4. Covenants of the G2 Partners. As an inducement to the Buyer to enter into the Purchase Agreement and to carry out the transactions contemplated thereby, including the Acquisition, each of the G2 Partners agrees to comply with the following covenants:
(a) Assignment, Transfer, Suspension or Early Termination of any Management or Advisory Agreement. Such G2 Partner shall not Knowingly take any action within his control or Knowingly fail to act in a manner within his control, without the prior written consent of the Buyer, if such action or failure to act (i) directly or indirectly amends, modifies, waives, assigns, transfers, suspends, fails to renew or extend the term of, or terminates any management or investment advisory agreement by and between the Company, on the one hand, and any FP Fund or GP Entity, on the other hand, listed on Schedule 4(a) hereof (including, for the avoidance of doubt, each Investment Contract) and (ii) results, as of the time of such action or failure to act, with the passage of time or both, in the reduction of management or investment advisory fees payable to the Company under the agreements referred to in clause (i) of this Section 4(a) (a “Management Fee Reduction”). “Knowingly” shall mean, with respect to the subject Person, (i) as it relates to taking any action, such Person takes the action with actual knowledge following due inquiry that such action would reasonably result in the specified conduct and (ii) as it relates to failing to act, such Person intentionally fails to act with actual knowledge that such failure would reasonably result in the specified conduct.
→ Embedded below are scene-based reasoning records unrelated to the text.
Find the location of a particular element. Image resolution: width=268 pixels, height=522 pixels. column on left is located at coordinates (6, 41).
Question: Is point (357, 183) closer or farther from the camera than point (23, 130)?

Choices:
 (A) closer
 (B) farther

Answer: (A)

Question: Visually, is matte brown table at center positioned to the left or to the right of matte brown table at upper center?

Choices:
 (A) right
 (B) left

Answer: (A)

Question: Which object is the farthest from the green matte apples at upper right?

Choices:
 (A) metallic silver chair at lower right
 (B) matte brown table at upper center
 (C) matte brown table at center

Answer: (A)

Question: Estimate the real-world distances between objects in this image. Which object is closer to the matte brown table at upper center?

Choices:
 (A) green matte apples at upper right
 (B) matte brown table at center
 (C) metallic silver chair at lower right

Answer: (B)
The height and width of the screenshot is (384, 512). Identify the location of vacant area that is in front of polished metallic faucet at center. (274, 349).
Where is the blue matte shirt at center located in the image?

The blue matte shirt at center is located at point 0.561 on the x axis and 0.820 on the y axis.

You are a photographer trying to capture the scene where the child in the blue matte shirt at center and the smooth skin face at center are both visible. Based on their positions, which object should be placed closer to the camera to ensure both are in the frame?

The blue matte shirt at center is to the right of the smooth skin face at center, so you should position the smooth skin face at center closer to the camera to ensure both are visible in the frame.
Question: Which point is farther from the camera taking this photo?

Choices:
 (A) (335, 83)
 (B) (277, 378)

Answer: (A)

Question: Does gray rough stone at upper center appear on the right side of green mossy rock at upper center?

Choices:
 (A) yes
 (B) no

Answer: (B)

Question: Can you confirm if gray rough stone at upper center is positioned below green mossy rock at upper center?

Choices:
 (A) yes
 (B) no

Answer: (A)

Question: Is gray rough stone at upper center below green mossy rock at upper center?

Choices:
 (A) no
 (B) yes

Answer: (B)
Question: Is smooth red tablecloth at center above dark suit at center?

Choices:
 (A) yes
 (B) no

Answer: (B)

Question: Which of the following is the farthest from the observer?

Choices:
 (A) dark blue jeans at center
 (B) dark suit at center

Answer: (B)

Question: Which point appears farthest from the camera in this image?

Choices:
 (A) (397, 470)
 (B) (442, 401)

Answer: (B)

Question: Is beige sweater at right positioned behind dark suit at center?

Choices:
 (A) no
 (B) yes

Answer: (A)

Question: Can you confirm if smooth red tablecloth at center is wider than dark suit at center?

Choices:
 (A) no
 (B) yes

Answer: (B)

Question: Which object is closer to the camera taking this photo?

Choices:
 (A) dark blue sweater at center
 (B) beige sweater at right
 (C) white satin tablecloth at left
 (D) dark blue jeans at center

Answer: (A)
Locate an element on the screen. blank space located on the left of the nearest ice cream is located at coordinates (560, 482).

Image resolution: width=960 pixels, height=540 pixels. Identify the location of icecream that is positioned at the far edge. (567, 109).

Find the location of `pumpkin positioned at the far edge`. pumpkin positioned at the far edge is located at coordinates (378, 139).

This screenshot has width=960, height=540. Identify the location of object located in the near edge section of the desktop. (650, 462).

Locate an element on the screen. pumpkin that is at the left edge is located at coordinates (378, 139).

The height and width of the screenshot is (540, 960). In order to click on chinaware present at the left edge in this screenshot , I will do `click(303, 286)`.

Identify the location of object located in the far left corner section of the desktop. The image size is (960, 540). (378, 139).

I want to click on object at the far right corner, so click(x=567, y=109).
(b) Suspension, Reduction, Waiver or other Modification of Management Fees. Such G2 Partner shall not Knowingly take any action or Knowingly fail to act, without the prior written consent of the Buyer, if such action or failure to act (i) directly or indirectly reduces, amends, modifies, waives, assigns, transfers, suspends or terminates the payment (whether direct or indirect) of management or investment advisory fees otherwise payable to the Company by any FP Fund and (ii) results, as of the time of such action or failure to act, with the passage of time or both, in a Management Fee Reduction.
(c) Actions Resulting in the Removal of a GP Entity or the Conversion of its Interest. Such G2 Partner shall not Knowingly take any action or Knowingly fail to act, without the prior written consent of the Buyer, if such action or failure to act results in (i) the removal of any GP Entity from such role (or similar cessation of control, including as a result of the conversion of the GP Entity’s interest in the FP Fund to a non-general partner interest) under the governing documents of the applicable FP Fund and (ii) results, as of the time of such action or failure to act, with the passage of time or both, in a Management Fee Reduction.
(d) Suspension or Early Termination of a Fund’s Investment/Commitment Period or Early Termination or Dissolution of a Fund. Such G2 Partner shall not Knowingly take any action or Knowingly fail to act, without the prior written consent of the Buyer, if such action or failure to act (i) directly or indirectly (A) amends, modifies, waives, suspends, fails to extend (to the extent it may be extended unilaterally by the applicable GP Entity) or terminates early any FP Fund’s investment period, commitment period or similar period whereby the investors in such FP Fund are obligated, upon notice from the applicable GP Entity, to make capital contributions for investment purposes, or (B) fails to renew or extend the term (to the extent it may be extended unilaterally by the applicable GP Entity), or causes the early liquidation, winding up, termination or dissolution, of any FP Fund and (ii) results, as of the time of such action or failure to act, with the passage of time or both, in a Management Fee Reduction.